News & Politics

The New Wammies Promised Change. Have They Delivered?

A year after the beleaguered award show's comeback, its place in DC's music scene is still uncertain.

Local band Black Alley performing at the 2019 Wammies. Photograph courtesy of the MusicianShip.

When the Wammies relaunched last year, its new stewards at the MusicianShip, a non-profit music education organization, promised significant changes. After years of criticism and a two-year hiatus, the local-music awards show returned with a revamped system for nominations and voting and a goal to better reflect the variety in DC’s music scene. “I think there’s always room for improvement,” says Jeffrey Tribble Jr., the MusicianShip’s executive director. “We did try be inclusive in terms of ethnicity and gender and race and genre, of course.”

The non-profit Washington Area Music Association, or WAMA, began hosting the Wammies in 1985. The awards highlighted excellence in the local music community, featuring early winners like Emmylou Harris, Chuck Brown, and Mary Chapin Carpenter. But over time, the Wammies earned criticism from local musicians and media for giving awards to the same artists over and over and failing to adequately reflect the diversity of the city’s music scene. Some artists called into question the fairness of its nominations process. WAMA staged its last Wammies in 2016 and ceased operations in 2018, and the event was dormant until the MusicianShip, which also recently took took over DC’s annual Funk Parade, brought it back in 2019. Unlike WAMA, which was a membership organization, the MusicianShip opened nominations and voting to the public and enlisted a panel of around 60 judges, including journalists and industry insiders, to choose the winners from a set of finalists.

Stacey Williams, a former WAMA board member who has worked with the MusicianShip in an advisory role, saw WAMA’s “growing pains” up close and believes the new model has widened the field, without the $30 barrier to entry in the form of a membership fee. “Because it’s not membership driven, it’s become much more inclusive,” she says. “So we’ve gotten people from a cappella groups, we’ve gotten people from world-music groups. We’ve got a much more diverse number of candidates and genres.” (You can see this year’s list of finalists here.)

APPLY WHAT YOU READ:
1. Which early Wammies winners does the Wammies article name?
2. Turn the paragraph of the Wammies article that opens "The non-profit Washington Area Music Association" into a short bulleted list that keeps its main facts.
3. Extend the Wammies article past its final paragraph.
The rows that follow have no connection to the Wammies article.

INFORMATION:
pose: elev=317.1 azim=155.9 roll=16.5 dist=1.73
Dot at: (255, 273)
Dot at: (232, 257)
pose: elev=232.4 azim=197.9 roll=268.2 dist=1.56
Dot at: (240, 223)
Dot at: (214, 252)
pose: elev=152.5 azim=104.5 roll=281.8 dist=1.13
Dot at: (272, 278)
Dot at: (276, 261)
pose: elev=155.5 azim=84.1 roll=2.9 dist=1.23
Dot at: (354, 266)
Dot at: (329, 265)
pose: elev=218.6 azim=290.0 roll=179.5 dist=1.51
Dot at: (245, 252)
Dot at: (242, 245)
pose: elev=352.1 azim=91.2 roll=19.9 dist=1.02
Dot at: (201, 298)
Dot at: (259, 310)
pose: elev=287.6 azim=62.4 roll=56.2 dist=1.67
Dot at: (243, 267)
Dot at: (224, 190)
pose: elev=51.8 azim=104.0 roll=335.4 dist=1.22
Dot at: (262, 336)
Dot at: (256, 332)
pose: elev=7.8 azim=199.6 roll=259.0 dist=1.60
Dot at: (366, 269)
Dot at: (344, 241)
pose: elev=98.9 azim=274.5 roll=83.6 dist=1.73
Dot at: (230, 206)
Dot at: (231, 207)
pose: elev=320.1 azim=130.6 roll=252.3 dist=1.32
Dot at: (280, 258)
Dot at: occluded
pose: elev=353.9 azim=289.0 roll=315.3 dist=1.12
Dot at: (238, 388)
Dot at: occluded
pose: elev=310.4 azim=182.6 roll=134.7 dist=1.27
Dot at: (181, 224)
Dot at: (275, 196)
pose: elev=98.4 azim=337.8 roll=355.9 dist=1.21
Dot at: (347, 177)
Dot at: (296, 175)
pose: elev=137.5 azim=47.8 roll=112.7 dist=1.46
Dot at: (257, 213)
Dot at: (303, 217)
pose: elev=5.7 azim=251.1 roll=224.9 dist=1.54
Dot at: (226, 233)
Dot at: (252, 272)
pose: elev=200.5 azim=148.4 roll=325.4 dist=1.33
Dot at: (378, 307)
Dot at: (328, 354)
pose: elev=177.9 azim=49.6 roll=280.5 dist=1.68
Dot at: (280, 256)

ANSWERS TO THE EXERCISES:
1. Emmylou Harris, Chuck Brown, Mary Chapin Carpenter

2.
- The Washington Area Music Association (WAMA), a non-profit, began hosting the Wammies in 1985 to highlight excellence in local music. Early winners included Emmylou Harris, Chuck Brown, and Mary Chapin Carpenter.
- Over time, local musicians and media criticized the awards for repeatedly honoring the same artists and for not reflecting the diversity of the city's music scene. Some artists questioned the fairness of the nominations process.
- WAMA held its last Wammies in 2016 and ceased operations in 2018.
- The MusicianShip revived the event in 2019. The organization also recently took over DC's annual Funk Parade.
- WAMA had been a membership organization. The MusicianShip opened nominations and voting to the public, and a panel of about 60 judges, including journalists and industry insiders, chose the winners from the finalists.

3.
Last March, the MusicianShip hosted a Wammies weekend, featuring performances by electro-pop outfit Den-Mate, self-described “hood rock” group Black Alley, and R&B duo BOOMscat, among others. That Saturday, the MusicianShip hosted an all-day conference at Decades, featuring panels on subjects like DC music history, music law, and the basics of publishing, royalties, and copyright. The show also moved to the Lincoln Theatre after being held at the State Theatre for decades, and even with the new venue’s larger capacity, filled an estimated 85 percent of seats.

Mannywellz, who won both Best R&B Artist and Best Soul Artist in 2019, didn’t know much about the show before he was nominated, but he says that DMV musicians of all genres were well represented, from bluegrass and jazz to hip-hop. “I didn’t even know that many artists existed in the area or different types of artists existed in the area,” he says. “It was really cool to see that.”

As organizers prepare for another Wammies weekend, set for March 28 through 29 with performances by artists like rapper Innanet James and Grammy-nominated singer-songwriter Carolyn Malachi, there are still lingering questions: How will they keep voters engaged? And will the Wammies prove to be the launchpad for local artists that some of its stewards say it can be?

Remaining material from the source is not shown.